Segundo ele, a tese que ganhou força nos últimos dias é a da constituição de dois blocos robustos, sendo um liderado pelo Partido Democrático Trabalhista (PDT), legenda com maior densidade eleitoral no Estado. O secretário defendeu ainda que outras legendas possam estar alinhadas em blocos menores, para eleger pretensos candidatos com menor potencial de voto.

Cresceu também a ideia de inserir no mesmo bloco as siglas que recentemente aderiram à base governista, PSD e SD, além do MDB, que ainda não confirmou fazer parte da base aliada, mas, atualmente, é o partido mais beneficiado pela gestão. Na Assembleia Legislativa, todos os emedebistas já atuam como governistas e defendem aliança com o Governo Camilo.

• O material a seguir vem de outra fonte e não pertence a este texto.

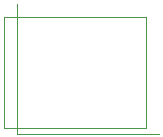
<source format=gbr>
G04 #@! TF.GenerationSoftware,KiCad,Pcbnew,5.1.5+dfsg1-2~bpo10+1*
G04 #@! TF.CreationDate,2020-04-01T17:55:09+02:00*
G04 #@! TF.ProjectId,qomu-board,716f6d75-2d62-46f6-9172-642e6b696361,rev?*
G04 #@! TF.SameCoordinates,Original*
G04 #@! TF.FileFunction,OtherDrawing,Comment*
%FSLAX46Y46*%
G04 Gerber Fmt 4.6, Leading zero omitted, Abs format (unit mm)*
G04 Created by KiCad (PCBNEW 5.1.5+dfsg1-2~bpo10+1) date 2020-04-01 17:55:09*
%MOMM*%
%LPD*%
G04 APERTURE LIST*
%ADD10C,0.025400*%
%ADD11C,0.050000*%
G04 APERTURE END LIST*
D10*
X17950000Y-27025000D02*
X29950000Y-27025000D01*
X17950000Y-16025000D02*
X17950000Y-27025000D01*
D11*
X28850000Y-26550000D02*
X28850000Y-17150000D01*
X28850000Y-17150000D02*
X16850000Y-17150000D01*
X28850000Y-26550000D02*
X16850000Y-26550000D01*
X16850000Y-26550000D02*
X16850000Y-17150000D01*
M02*

</source>
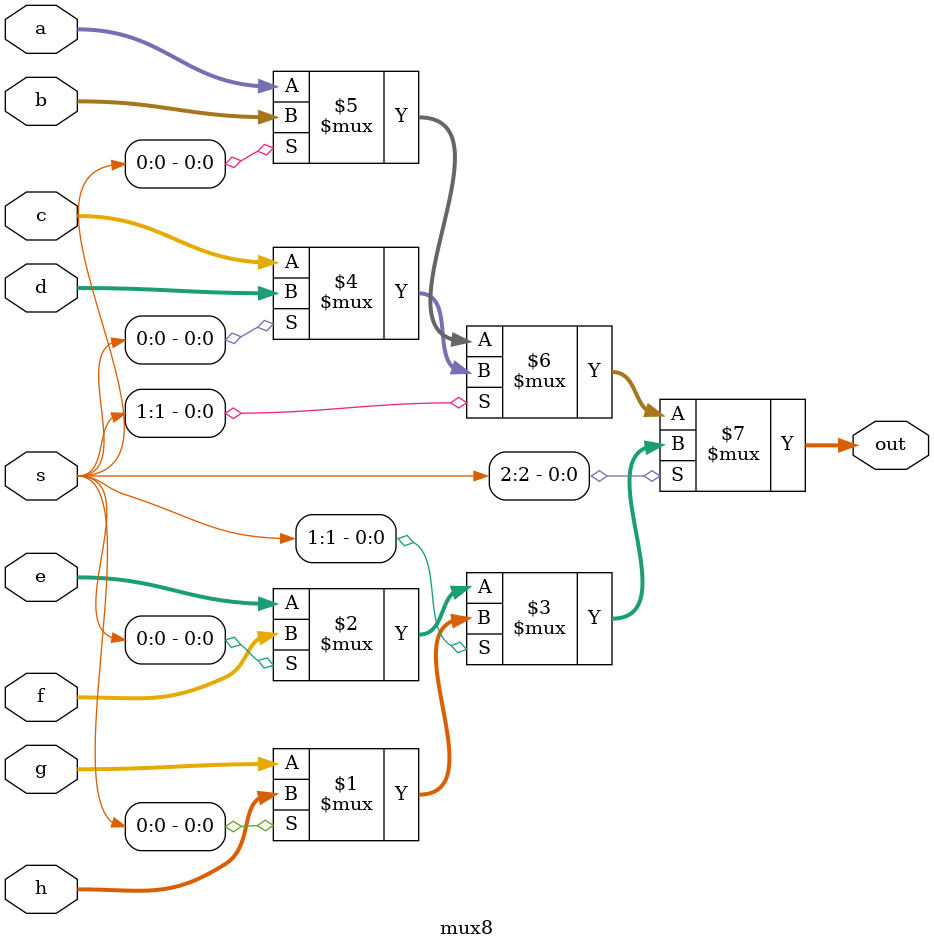
<source format=v>
`timescale 1ns / 1ps


module mux8 #(parameter WIDTH=16)(
    input [WIDTH-1:0] a,
    input [WIDTH-1:0] b,
    input [WIDTH-1:0] c,
    input [WIDTH-1:0] d,
    input [WIDTH-1:0] e,
    input [WIDTH-1:0] f,
    input [WIDTH-1:0] g,
    input [WIDTH-1:0] h,
    
    input [2:0]s,
    
    output [WIDTH-1:0] out
    
    );
    
    assign out = s[2] ? (s[1] ? (s[0] ? (h):(g) ):(s[0] ? (f):(e) ) ) : (s[1] ? (s[0] ? (d):(c) ) : (s[0] ? (b):(a) ));
    
endmodule

</source>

"Chegou-se à conclusão de que, pela quantidade de partidos que tem na base do Governo e pela quantidade de pretensos candidatos, principalmente na disputa para deputado estadual, a gente está pensando em criar dois grandes blocos. Para fazer um 'blocão' seria muito difícil, porque vai deixar muita gente boa de fora", apontou Martins.

Ele ressaltou que a legislação eleitoral estabelece que o total de candidatos por partido ou coligação seja a totalidade das vagas em disputa mais 50%. No caso da Assembleia, com seus 46 assentos mais 23, o total seria de apenas 69 postulações. Obrigatoriamente, ao menos 30% delas, ou seja, 21 candidaturas, devem ser de mulheres. "Temos que trabalhar com dois blocos e com possibilidade de termos alguns partidos da base saindo de fora desses blocos", admitiu.

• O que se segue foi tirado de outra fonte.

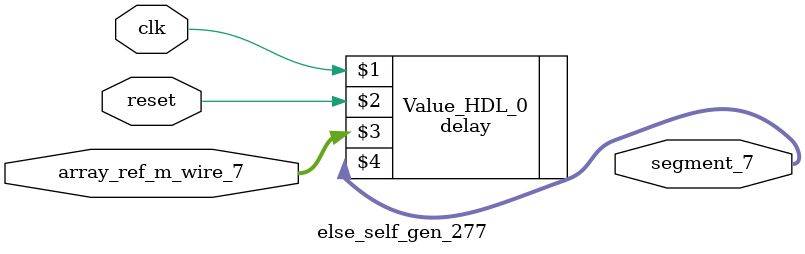
<source format=v>
module else_self_gen_277( input clk, input reset, input [31:0]array_ref_m_wire_7, output [31:0]segment_7); 
	wire [31:0]segment_7;
	//Proceed with segment_7 = array_ref_m_wire_7
	delay Value_HDL_0 ( clk, reset, array_ref_m_wire_7, segment_7);
endmodule
</source>
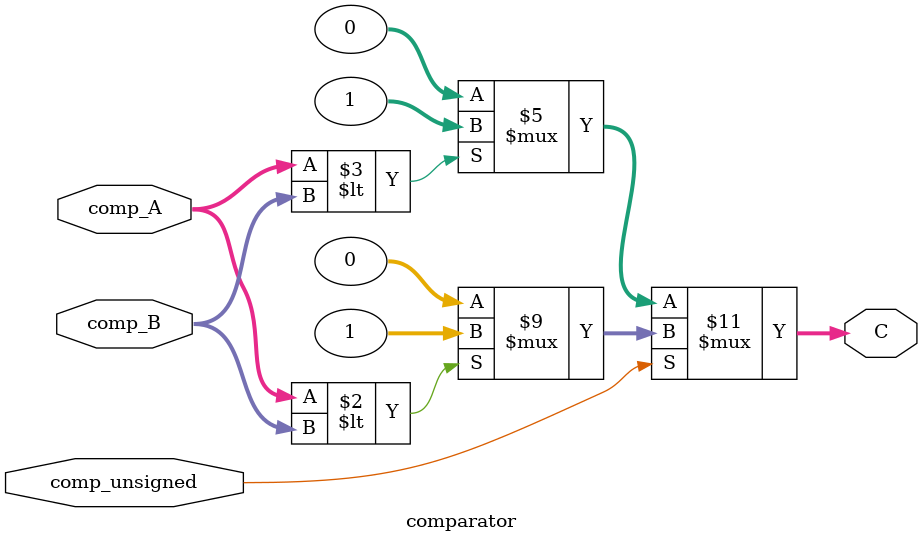
<source format=v>
/************************************************* 
 
Copyright:Call_Me_ZK

File name:comparator.v

Author:ZK
 
Date:2020-08-8
 
Description:

用于完成SLT SLTI指令以及辅助BLT BGE的判断。输入A B，若
A < B 则输出C=00...01，否则C=00...00。支持signed和unsigned
两种形式。

**************************************************/


module comparator

	#(parameter in_width = 32, out_width = 32)

(comp_A, comp_B, comp_unsigned, C);
	
	//输入待比较数和符号指示信号
	input [in_width-1:0] comp_A, comp_B;
	input comp_unsigned;
	
	output reg [out_width-1:0] C;
	
	//将操作数变换解释方法
	reg [in_width-1:0] A, B;
	always@(comp_A, comp_B, comp_unsigned) begin
		if(comp_unsigned) begin
			if($unsigned(comp_A) < $unsigned(comp_B))
				C <= 1;
			else
				C <= 0;
		end else begin
			if($signed(comp_A) < $signed(comp_B))
				C <= 1;
			else
				C <= 0;
		end
	end


endmodule





</source>
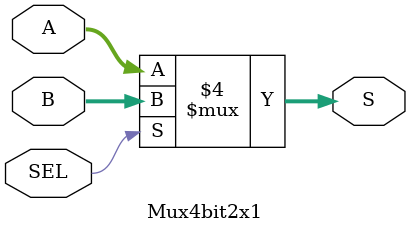
<source format=v>

module Mux4bit2x1 (A, B, S, SEL);

	input SEL;
	input [3:0] A, B;
	output reg [3:0] S;

	always @(A or B or SEL)
	begin
		if (SEL == 0)
			S = A;
		else
			S = B;
	end

endmodule

</source>
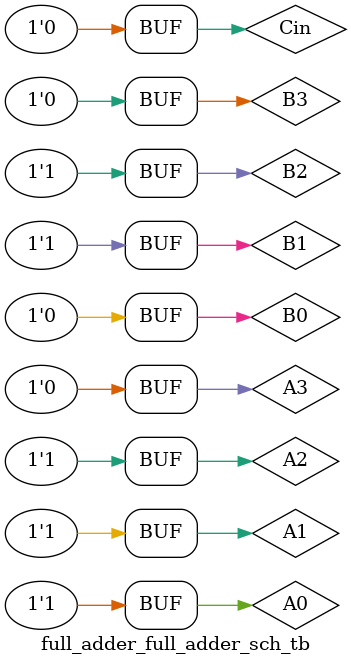
<source format=v>

`timescale 1ns / 1ps

module full_adder_full_adder_sch_tb();

// Inputs
   reg A0;
   reg Cin;
   reg B0;
   reg A1;
   reg B1;
   reg A2;
   reg B2;
   reg A3;
   reg B3;

// Output
   wire S0;
   wire S1;
   wire S2;
   wire S3;
   wire Cout;

// Bidirs

// Instantiate the UUT
   full_adder UUT (
		.A0(A0), 
		.Cin(Cin), 
		.B0(B0), 
		.S0(S0), 
		.A1(A1), 
		.B1(B1), 
		.S1(S1), 
		.A2(A2), 
		.B2(B2), 
		.S2(S2), 
		.A3(A3), 
		.B3(B3), 
		.S3(S3), 
		.Cout(Cout)
   );
// Initialize Inputs
   `ifdef auto_init
       initial begin
		A0 = 0;
		Cin = 0;
		B0 = 0;
		A1 = 0;
		B1 = 0;
		A2 = 0;
		B2 = 0;
		A3 = 0;
		B3 = 0;
   `endif
	initial begin
	A0 = 1;
		Cin = 0;
		B0 = 0;
		A1 = 1;
		B1 = 1;
		A2 = 1;
		B2 = 1;
		A3 = 0;
		B3 = 0;
		
		end
endmodule

</source>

O Patriotas (antigo PEN), por exemplo, já está praticamente com chapa montada para a disputa estadual, e pretende ir para a campanha isolado. PPS, PRB e PPL também já definiram seu bloco recentemente, com vistas, principalmente, à disputa para deputado federal. Nelson Martins ressaltou também que a ideia de formatação de dois blocos deve valer para ambas as disputas proporcionais: para deputado federal e estadual.

Definições

"Para federal temos 22 vagas mais 11, totalizando 33. Dessas 33, no mínimo 10 têm que ser de um dos sexos. Pela quantidade de partidos e candidatos, também não caberia em uma chapa só. Há essa tendência natural de irmos com mais de um bloco".

Ele disse também que não foi definido que partidos comandariam os blocos mais robustos da base governista, mas deu como certo que o PDT tende a estar à frente de um desses agrupamentos. "Ainda vamos ver quais serão os partidos, mas dos dois blocos, certamente, o PDT deve comandar um, porque tem maior número de deputados e uma chapa forte", justificou. Segundo ele, as definições sobre os blocos tendem a ser intensificadas após o dia 6 de julho, quando o governador se dedicará mais à campanha eleitoral.